As more and more of our cultural heritage becomes available in digital formats, humanities scholars are increasingly adding artificial intelligence (AI) and other computational techniques to their research methods. However, the question is just how valuable the insights gained from these tools are. It proves to be surprisingly difficult to assess whether such insights constitute a meaningful and interesting trend or merely reflect an error or bias in the tools and data used. In her PhD thesis, CWI researcher Myriam Traub explores ways to better understand such limitations.
The difficulty to grasp these limitations partly involves well-known quality issues in data, such as errors in optical character recognition (OCR). These errors are easy to spot by scholars, and are widely recognized as a problem in the community. But even for such obvious problems, little is known about how these errors impact AI methods used for research further ‘downstream’. It is entirely unclear how the outcome of culturally-oriented research projects is affected when research methods are provided with erroneous or biased data as input.
Lesser-known sources of bias
On the other hand, there are other sources of bias of which only a few users are aware. One example of this is algorithmic bias in full text search. This has been studied for more than a decade. But still, there is little awareness around this topic when it comes to using search tools in a non-commercial digital library. For these lesser-known sources of tool bias, it is of key importance to measure the amount of bias. Only then researchers can assess its impact on the research conducted with these tools.

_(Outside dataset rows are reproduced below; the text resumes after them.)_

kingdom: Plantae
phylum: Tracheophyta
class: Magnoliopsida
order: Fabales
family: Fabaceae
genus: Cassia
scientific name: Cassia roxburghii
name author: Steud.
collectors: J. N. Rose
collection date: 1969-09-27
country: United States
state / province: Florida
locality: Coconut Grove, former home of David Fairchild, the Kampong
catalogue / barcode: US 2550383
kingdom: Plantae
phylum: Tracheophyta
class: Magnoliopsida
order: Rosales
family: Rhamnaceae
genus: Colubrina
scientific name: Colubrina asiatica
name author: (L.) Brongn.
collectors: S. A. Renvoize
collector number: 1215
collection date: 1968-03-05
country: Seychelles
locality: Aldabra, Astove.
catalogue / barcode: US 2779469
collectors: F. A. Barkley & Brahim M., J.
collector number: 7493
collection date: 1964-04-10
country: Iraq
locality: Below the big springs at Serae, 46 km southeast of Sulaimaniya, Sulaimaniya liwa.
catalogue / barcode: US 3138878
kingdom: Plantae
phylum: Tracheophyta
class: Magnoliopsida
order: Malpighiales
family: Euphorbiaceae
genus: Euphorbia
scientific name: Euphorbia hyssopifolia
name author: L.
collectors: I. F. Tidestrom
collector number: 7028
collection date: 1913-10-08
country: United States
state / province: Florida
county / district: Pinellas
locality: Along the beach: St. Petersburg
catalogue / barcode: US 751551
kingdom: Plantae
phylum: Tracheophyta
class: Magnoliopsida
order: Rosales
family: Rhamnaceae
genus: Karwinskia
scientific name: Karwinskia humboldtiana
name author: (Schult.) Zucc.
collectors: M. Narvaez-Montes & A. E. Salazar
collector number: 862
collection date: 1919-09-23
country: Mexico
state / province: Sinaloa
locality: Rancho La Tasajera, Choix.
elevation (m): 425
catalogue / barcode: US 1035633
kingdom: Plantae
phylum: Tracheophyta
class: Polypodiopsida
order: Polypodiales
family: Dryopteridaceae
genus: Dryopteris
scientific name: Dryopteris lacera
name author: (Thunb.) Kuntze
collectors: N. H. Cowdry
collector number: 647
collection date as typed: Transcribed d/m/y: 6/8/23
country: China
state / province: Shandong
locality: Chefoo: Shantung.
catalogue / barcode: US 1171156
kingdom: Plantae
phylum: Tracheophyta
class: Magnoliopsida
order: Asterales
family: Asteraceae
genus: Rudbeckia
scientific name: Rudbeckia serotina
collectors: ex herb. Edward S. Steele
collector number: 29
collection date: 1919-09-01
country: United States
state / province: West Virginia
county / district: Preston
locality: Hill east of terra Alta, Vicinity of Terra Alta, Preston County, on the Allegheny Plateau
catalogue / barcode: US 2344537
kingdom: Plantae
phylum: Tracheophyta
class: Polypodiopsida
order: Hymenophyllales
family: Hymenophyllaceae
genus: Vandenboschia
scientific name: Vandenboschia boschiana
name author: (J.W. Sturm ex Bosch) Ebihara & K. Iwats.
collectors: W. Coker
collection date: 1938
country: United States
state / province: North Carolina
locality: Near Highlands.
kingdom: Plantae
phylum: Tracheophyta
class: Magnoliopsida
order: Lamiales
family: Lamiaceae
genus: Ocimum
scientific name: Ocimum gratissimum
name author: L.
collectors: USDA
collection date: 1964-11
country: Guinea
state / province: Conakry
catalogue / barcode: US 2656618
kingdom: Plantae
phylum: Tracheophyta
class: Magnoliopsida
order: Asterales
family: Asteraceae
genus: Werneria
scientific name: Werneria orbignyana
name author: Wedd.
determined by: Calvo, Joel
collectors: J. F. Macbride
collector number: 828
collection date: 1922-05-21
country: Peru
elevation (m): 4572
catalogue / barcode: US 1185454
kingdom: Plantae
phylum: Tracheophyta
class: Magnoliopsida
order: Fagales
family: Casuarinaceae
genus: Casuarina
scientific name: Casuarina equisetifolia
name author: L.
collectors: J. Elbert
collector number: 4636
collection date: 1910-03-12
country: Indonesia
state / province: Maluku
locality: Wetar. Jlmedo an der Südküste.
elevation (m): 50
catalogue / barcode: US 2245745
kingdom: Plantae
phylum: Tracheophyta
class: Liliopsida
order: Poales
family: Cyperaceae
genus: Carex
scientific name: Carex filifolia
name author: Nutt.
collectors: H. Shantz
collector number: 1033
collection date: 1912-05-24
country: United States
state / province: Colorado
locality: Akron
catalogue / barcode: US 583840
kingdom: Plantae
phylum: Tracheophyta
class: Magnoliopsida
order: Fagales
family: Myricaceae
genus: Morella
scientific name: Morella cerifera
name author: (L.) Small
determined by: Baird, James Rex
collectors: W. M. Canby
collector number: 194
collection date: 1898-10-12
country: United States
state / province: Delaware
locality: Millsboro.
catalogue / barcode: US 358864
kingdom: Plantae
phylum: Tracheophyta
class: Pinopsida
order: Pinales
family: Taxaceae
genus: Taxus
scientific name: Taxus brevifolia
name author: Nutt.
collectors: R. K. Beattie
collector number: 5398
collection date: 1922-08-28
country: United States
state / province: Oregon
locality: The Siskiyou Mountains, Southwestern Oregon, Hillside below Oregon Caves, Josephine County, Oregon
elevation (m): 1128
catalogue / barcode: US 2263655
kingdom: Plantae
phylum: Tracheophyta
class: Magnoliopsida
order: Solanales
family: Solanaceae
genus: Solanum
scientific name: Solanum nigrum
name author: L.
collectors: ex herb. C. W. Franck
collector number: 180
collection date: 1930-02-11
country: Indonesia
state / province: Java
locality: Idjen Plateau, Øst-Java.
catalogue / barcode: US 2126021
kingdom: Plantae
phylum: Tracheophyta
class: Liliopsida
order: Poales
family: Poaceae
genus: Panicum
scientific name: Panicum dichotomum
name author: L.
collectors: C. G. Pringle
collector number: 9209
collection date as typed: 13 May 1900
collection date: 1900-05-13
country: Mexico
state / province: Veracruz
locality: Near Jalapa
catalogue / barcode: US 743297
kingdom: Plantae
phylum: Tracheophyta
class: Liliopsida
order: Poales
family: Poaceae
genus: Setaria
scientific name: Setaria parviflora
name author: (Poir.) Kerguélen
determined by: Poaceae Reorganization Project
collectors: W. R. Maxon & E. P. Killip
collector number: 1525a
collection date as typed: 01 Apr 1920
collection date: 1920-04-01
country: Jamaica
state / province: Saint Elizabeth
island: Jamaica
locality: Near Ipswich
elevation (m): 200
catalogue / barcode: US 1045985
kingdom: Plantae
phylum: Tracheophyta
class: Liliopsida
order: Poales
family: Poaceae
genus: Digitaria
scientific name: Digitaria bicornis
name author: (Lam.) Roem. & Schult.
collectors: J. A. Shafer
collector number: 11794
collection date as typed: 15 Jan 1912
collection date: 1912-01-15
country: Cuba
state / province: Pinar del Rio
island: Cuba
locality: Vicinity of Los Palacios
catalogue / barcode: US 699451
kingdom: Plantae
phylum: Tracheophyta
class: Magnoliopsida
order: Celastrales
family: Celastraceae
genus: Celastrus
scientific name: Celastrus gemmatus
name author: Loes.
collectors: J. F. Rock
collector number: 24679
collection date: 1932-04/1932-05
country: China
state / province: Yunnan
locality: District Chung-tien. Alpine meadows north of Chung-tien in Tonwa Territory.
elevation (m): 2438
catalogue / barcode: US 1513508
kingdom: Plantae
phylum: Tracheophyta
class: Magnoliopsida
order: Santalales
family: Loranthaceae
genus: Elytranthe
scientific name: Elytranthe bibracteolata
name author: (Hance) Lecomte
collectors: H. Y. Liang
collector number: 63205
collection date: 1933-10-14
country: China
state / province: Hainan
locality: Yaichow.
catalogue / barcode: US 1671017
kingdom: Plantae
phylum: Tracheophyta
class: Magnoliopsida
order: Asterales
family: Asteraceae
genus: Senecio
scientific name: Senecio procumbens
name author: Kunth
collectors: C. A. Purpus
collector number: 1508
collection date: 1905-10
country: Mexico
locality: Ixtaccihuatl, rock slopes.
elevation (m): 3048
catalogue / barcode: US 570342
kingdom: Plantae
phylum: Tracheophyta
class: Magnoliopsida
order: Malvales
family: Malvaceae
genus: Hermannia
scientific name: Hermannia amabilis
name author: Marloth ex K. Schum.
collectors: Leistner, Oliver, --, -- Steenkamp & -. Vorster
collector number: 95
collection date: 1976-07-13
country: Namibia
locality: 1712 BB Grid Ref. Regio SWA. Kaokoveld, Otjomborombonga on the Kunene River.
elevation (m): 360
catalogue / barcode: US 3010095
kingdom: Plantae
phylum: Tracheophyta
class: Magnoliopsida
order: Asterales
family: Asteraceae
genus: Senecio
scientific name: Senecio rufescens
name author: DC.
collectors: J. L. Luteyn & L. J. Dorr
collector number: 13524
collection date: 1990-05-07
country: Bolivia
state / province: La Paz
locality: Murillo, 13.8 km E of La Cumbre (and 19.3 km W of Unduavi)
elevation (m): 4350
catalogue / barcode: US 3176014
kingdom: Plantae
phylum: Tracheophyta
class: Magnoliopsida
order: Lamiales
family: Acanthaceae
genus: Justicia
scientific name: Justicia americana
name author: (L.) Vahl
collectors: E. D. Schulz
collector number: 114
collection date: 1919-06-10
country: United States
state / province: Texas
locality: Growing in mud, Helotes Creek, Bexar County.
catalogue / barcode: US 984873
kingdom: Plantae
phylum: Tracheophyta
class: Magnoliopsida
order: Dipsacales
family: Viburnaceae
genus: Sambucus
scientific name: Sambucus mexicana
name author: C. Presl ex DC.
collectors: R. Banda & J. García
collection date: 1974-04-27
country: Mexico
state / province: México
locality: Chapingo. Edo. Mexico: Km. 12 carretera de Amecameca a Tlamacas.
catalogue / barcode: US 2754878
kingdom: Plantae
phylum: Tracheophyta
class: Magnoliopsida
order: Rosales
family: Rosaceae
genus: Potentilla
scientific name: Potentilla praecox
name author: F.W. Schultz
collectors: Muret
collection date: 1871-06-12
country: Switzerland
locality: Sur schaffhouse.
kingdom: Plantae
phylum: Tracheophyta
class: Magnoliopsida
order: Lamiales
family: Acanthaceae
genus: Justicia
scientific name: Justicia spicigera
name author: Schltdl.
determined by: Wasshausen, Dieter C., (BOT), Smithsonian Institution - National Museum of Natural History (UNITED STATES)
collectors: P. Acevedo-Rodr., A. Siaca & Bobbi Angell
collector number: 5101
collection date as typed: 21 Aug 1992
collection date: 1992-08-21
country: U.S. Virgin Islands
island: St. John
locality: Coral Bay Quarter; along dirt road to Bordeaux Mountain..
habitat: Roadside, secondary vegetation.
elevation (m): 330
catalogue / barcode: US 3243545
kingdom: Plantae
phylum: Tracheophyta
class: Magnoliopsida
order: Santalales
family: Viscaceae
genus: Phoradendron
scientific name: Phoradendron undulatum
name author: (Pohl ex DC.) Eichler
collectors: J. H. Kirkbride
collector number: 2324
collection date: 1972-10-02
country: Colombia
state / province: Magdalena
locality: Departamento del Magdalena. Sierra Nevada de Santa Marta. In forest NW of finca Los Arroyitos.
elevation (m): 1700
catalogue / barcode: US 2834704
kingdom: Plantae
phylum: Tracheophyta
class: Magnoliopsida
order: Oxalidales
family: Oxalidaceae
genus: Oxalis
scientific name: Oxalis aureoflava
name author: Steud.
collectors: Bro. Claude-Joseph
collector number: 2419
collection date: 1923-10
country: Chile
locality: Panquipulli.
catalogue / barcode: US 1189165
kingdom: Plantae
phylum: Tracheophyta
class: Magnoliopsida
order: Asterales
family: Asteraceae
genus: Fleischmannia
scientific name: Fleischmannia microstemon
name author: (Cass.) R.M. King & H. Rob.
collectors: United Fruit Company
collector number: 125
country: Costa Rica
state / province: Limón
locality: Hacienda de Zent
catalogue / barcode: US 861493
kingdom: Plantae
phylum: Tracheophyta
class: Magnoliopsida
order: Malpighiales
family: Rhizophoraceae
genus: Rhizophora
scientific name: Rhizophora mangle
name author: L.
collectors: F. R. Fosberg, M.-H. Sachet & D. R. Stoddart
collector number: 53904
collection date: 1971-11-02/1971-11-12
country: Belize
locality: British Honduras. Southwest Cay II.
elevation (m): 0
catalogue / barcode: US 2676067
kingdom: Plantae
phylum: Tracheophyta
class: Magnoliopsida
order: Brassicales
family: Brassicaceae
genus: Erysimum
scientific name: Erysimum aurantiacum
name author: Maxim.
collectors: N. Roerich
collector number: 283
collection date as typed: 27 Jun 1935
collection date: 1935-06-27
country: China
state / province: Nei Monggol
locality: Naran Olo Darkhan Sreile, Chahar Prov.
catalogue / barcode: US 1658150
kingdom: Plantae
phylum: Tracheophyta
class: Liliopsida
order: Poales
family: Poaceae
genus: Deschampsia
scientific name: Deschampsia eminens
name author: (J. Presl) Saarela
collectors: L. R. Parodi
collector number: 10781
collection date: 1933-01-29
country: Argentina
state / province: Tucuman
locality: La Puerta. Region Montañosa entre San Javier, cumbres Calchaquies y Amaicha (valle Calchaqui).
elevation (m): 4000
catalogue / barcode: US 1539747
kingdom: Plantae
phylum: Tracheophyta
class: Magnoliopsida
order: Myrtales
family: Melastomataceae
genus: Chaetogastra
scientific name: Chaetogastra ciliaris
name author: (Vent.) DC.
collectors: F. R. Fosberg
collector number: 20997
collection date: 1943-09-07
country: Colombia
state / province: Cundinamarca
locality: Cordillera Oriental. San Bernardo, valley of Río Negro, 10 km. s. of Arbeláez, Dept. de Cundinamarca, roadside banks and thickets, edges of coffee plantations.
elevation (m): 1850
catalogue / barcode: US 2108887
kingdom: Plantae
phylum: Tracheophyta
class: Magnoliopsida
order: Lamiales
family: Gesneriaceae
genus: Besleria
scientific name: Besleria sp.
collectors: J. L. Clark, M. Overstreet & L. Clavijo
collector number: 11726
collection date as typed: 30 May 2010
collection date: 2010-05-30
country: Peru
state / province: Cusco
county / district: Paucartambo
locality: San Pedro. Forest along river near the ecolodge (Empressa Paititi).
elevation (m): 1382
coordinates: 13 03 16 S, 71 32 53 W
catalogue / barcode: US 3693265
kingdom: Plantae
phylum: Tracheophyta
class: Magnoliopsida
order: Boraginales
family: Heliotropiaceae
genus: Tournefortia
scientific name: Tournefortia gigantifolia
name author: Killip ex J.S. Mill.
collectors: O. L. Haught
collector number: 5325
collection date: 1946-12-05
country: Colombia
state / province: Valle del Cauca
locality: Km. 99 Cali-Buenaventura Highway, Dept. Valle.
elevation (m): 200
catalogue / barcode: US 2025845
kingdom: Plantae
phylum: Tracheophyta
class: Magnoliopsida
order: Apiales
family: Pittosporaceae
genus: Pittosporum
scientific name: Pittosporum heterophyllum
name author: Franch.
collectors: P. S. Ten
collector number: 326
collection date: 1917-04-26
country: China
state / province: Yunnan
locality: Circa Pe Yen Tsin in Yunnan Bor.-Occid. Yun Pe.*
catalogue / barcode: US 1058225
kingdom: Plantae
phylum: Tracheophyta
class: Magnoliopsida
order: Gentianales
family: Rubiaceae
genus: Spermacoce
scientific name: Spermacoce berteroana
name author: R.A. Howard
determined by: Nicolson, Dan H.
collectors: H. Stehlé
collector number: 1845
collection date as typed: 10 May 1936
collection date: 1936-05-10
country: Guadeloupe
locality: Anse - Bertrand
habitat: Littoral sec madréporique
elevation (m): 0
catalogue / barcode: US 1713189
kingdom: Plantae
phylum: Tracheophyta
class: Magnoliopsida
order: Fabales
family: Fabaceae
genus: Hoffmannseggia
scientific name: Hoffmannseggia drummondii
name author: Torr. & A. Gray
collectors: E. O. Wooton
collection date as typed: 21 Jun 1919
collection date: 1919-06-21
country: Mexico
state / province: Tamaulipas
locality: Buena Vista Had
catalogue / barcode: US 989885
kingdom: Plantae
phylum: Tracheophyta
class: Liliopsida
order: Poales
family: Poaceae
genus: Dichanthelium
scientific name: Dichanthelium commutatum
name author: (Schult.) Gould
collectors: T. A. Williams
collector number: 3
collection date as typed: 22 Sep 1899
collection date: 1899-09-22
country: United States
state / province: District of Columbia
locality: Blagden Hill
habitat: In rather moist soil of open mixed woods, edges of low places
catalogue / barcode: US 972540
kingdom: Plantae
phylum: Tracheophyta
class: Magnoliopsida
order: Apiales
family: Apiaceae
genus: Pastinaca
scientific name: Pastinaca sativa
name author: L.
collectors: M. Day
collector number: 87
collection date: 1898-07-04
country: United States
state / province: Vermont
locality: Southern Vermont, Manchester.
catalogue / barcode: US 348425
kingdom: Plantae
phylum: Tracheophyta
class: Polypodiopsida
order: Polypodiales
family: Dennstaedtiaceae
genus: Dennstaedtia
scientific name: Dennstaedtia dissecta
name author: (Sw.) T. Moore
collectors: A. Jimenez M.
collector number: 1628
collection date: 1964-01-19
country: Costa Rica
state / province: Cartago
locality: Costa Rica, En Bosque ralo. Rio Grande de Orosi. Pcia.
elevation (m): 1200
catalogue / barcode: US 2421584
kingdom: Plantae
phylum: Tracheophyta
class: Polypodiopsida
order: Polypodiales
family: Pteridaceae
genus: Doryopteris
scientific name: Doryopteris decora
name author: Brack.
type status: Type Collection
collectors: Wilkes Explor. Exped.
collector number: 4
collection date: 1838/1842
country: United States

Examining digital method use
Myriam Traub explored sources of bias in data and tools used by humanities scholars. She addresses a number of these in her PhD thesis, which she defends today at Utrecht University. For her research, Traub interviewed humanities scholars on their use of digital methods and the role of these methods in the overall research process. She studied retrievability bias in the search engine of the Dutch historic newspaper archive, the impact of partially fixing OCR errors by using human computation, and the potential of crowdsourcing on difficult tasks that are traditionally seen as limited to domain experts.
In particular, Traub shows that digital humanities should not only quest for better performing tools and higher quality data, but also pursue better techniques to measure limitations in tools and data. Also, Traub addresses that better techniques are needed for conveying the results of these computational measures to humanities scholars interested in the historical artefacts or events expressed in the data.
Traub calls for more intense, multidisciplinary collaboration between humanities scholars, data custodians and tool developers to better understand each other’s assumptions, approaches and requirements. This could help build not only the technical research infrastructure humanities scholars need. It should also help create the human infrastructure where scholars need to be trained in the skills necessary to routinely make critical assessments of the fitness of digital data and tools available in the technical infrastructure.
Traub performed her research at CWI within the research project SealincMedia, which is part of the national COMMIT/ program. Research partners were, amongst others, the Dutch National Library and Rijksmuseum.
Source: CWI, 11 May 2020